Old, twitching health problems have spring up this morning, complicating a fragile, personal ecosystem — and making the end of the work week more than just a day on the calendar.
Added to the toasted brain is the arrival tonight of my younger brother, who I haven’t seen in nearly 30 years and he’ll be staying for a week, so a lot of my body’s rebellion probably stems from my intense anixiety on how the next seven days will play.
Changes in the normal routine always cause me problem at the outset, but usually correct themselves as time moves along — I just have to give it a spell.

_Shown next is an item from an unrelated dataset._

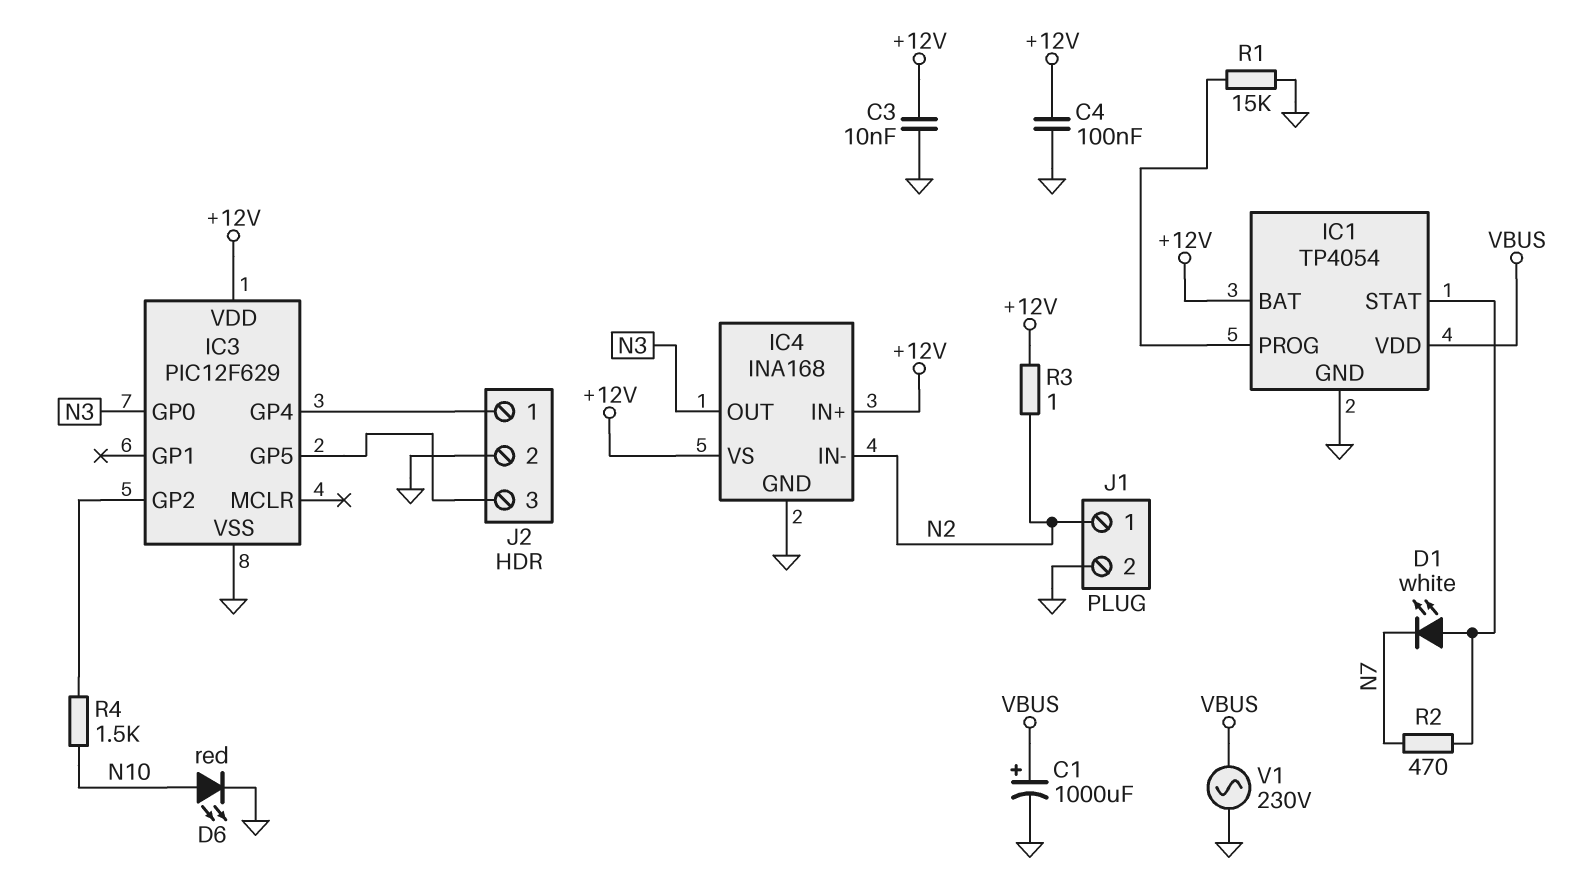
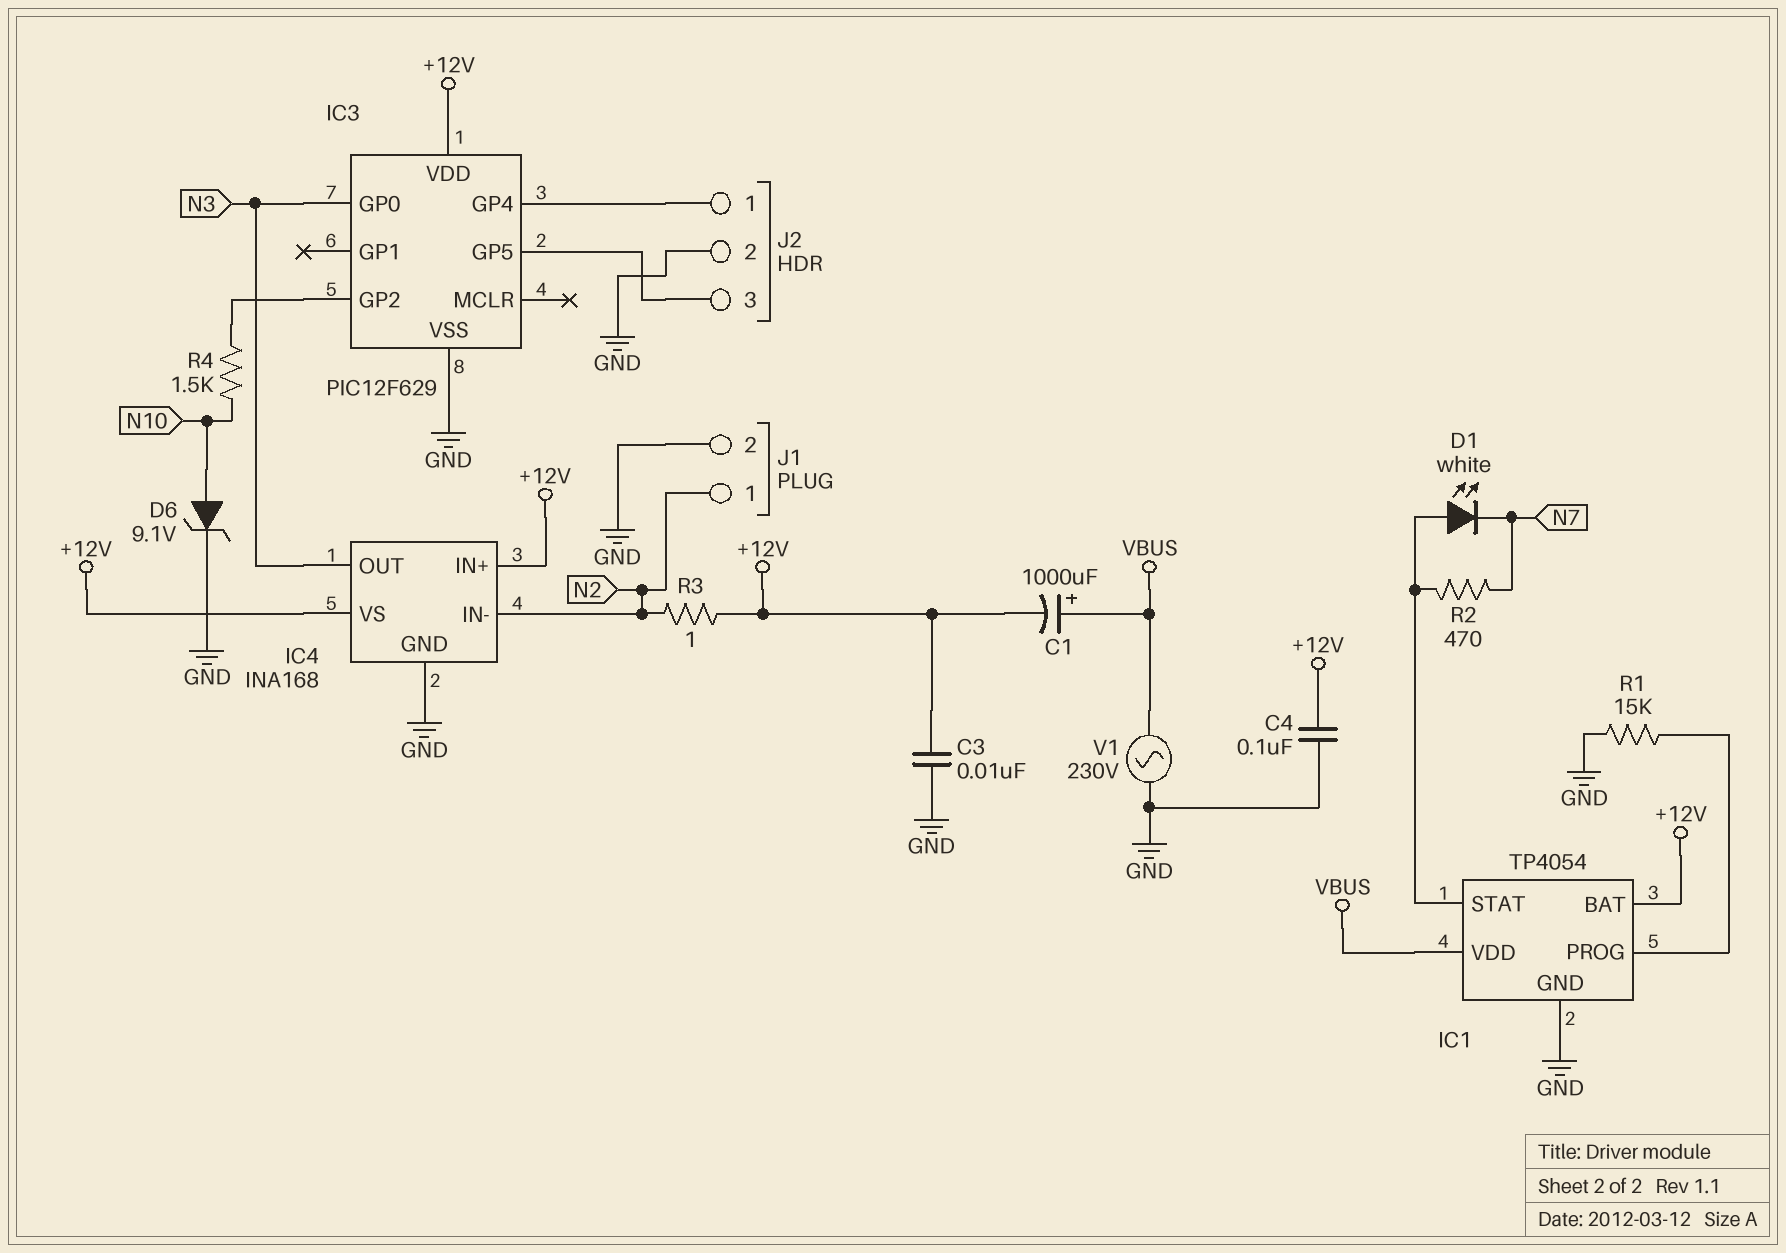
C1: 1000uF (plus VBUS, minus GND) -> 1000uF (plus VBUS, minus +12V)
D6: LED red (A N10, K GND) -> zener 9.1V (A N10, K GND)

The Onion comprehends: Sources nationwide are confirming this week that the current drought is bad and that water is very good. “We don’t like the drought,” local farmer Dan Rickey told reporters. “We like water.” At press time, sources are confirming that the drought is still happening and that it’s bad.
(Illustration found here).
Some humor on this particular Friday, however.
Four years ago, I thought John Mccain was the worst presidential candidate in US history, but now it’s fairly obvious how wrong that line of thinking.
Headline from yesterday’s Daily Mail in the UK: Mitt Romney’s Terrible, Horrible, No Good, Very Bad Day in London
And the clincher:
And then the incorrigible Mayor Boris Johnson turned the day into what one American reporter on the trip aptly described as a ‘Cat 4 manurestorm’ when he mocked Romney before 60,000 people.
‘I hear there’s a guy called Mitt Romney who wants to know whether we’re ready,’ Johnson shouted, in a performance more Viking than Anglo-Saxon.
‘Are we ready?
Yes we are!’
He then led the crowd in a chant of ‘Yes We Can,’ Obama’s famous campaign slogan from 2008.
‘Can we put on the greatest Olympics games that have ever been held?’ he asked.
‘Can we beat France? Yes we can!
Can we beat Australia?
Yes we can!’
And the Mail is a conservative, right-wing paper — it jumped on Johnson for his vocal display, calling it “…cheap and unbecoming.”
Romney also penned this shit about the UK (England?) in his nit-twit book, ‘No Apology,’ in which he wrote (via Foreign Policy):
England [sic] is just a small island.
Its roads and houses are small.
With few exceptions, it doesn’t make things that people in the rest of the world want to buy.
And if it hadn’t been separated from the continent by water, it almost certainly would have been lost to Hitler’s ambitions.
Yet only two lifetimes ago, Britain ruled the largest and wealthiest empire in the history of humankind.
Britain controlled a quarter of the earth’s land and a quarter of the earth’s population.
Well, anyway, Romney is not only a liar and a three-dollar phoney, but he’s also a complete asshole idiot.
And anyway, because of the upcoming visit this week, blogging time might be at a minimum — to the tiny, tender handful of folks who visit here keep an eye on the funny because the other stuff is mostly melancholy-inducing.
In the delighted words of George Carlin: May the forces of evil become confused on the way to your house.